> From: Andy Wingo <[email protected]>
[...]
> The solution is to use functions that specify the locale. We don't have
> those yet, but we do have the capability to write them
> now. Specifically:
>
> scm_from_utf8_string
> scm_from_utf8_symbol
> scm_from_utf8_keyword
>
> scm_from_latin1_string
> scm_from_latin1_symbol
> scm_from_latin1_keyword
>
> We probably also need the "n" variants.
>
[...]
> So then we need, I think:
>
> scm_to_utf8_string
> scm_to_utf16_string
> scm_to_utf32_string
>
> We need the "n" variants here too (perhaps more).
Some of this is already in the bytevectors module, but,
perhaps not in an easy form for C source code.
It would easy enough to do, but, there is a failure case to
consider for scm_from_utf8_string.

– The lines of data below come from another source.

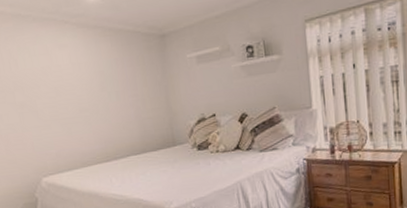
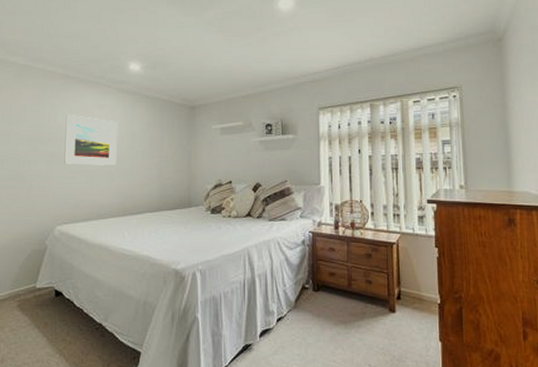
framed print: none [27,58,90,114] -> present [64,114,117,165]

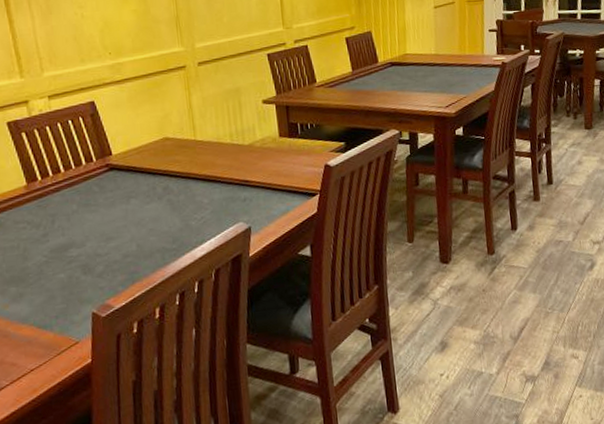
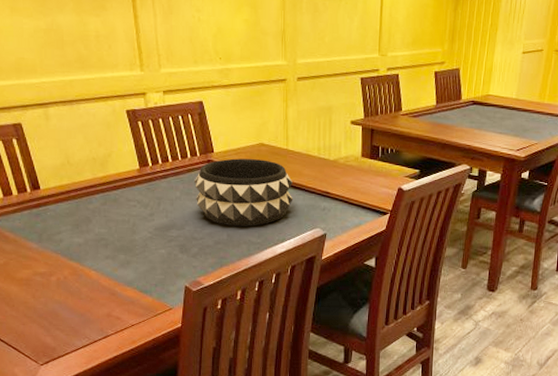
decorative bowl: none [93,155,209,234] -> present [195,158,293,226]

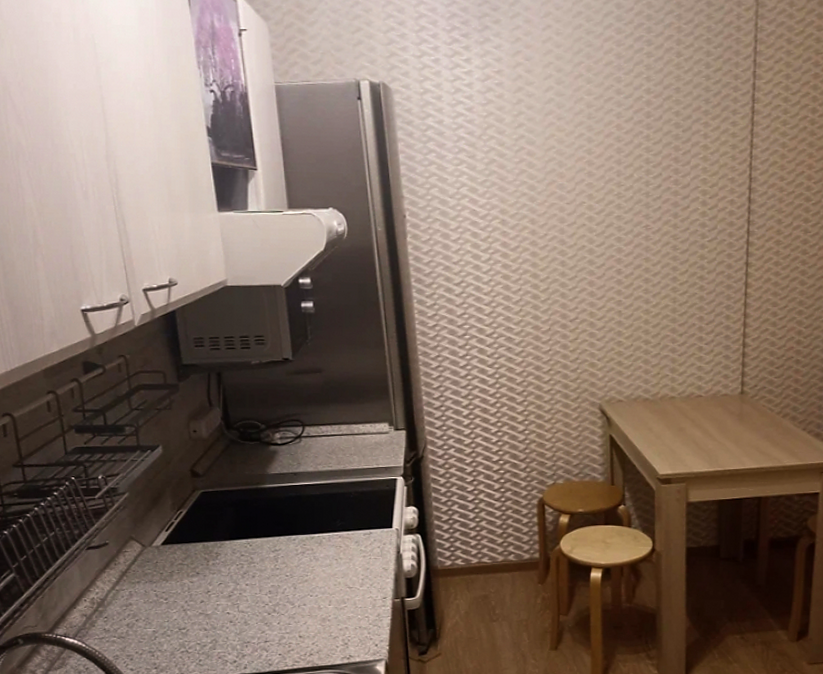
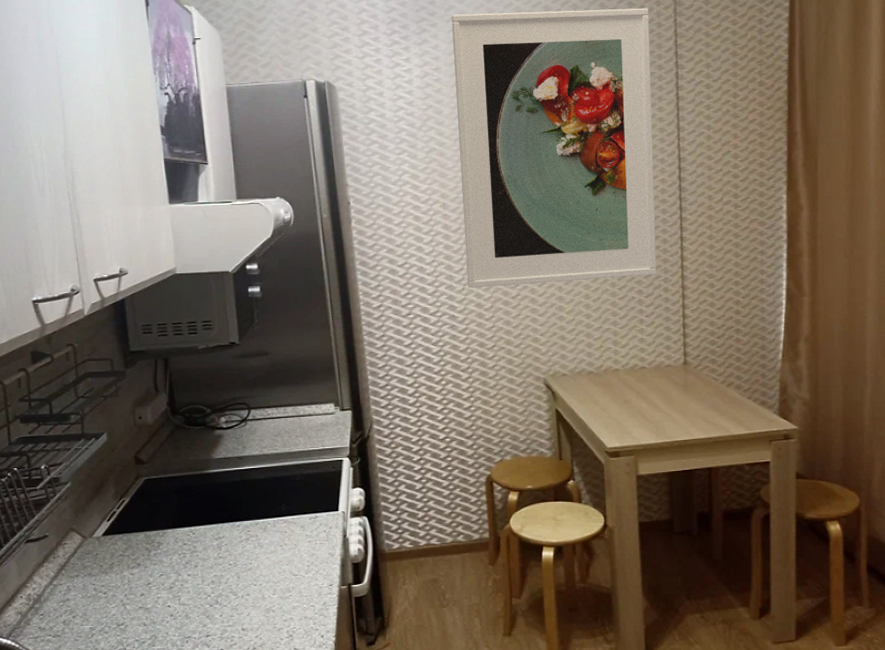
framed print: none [516,8,729,310] -> present [452,8,657,289]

The C utf8 string could
contain incorrectly encoded data.
You could throw the encoding error, or you could replace the
bad utf8 with U+FFFD or the question mark.
The bytevector's utf8->string always throws encoding-error.
Maybe that's good enough.
Otherwise, perhaps something like
scm_from_utf8_stringn (str, len, error_or_replace_strategy)
If you didn't mind the overhead of calling the somewhat
heavyweight scm_{to,from}_stringn, these could be macros
or inline functions that wrap that.
-Mike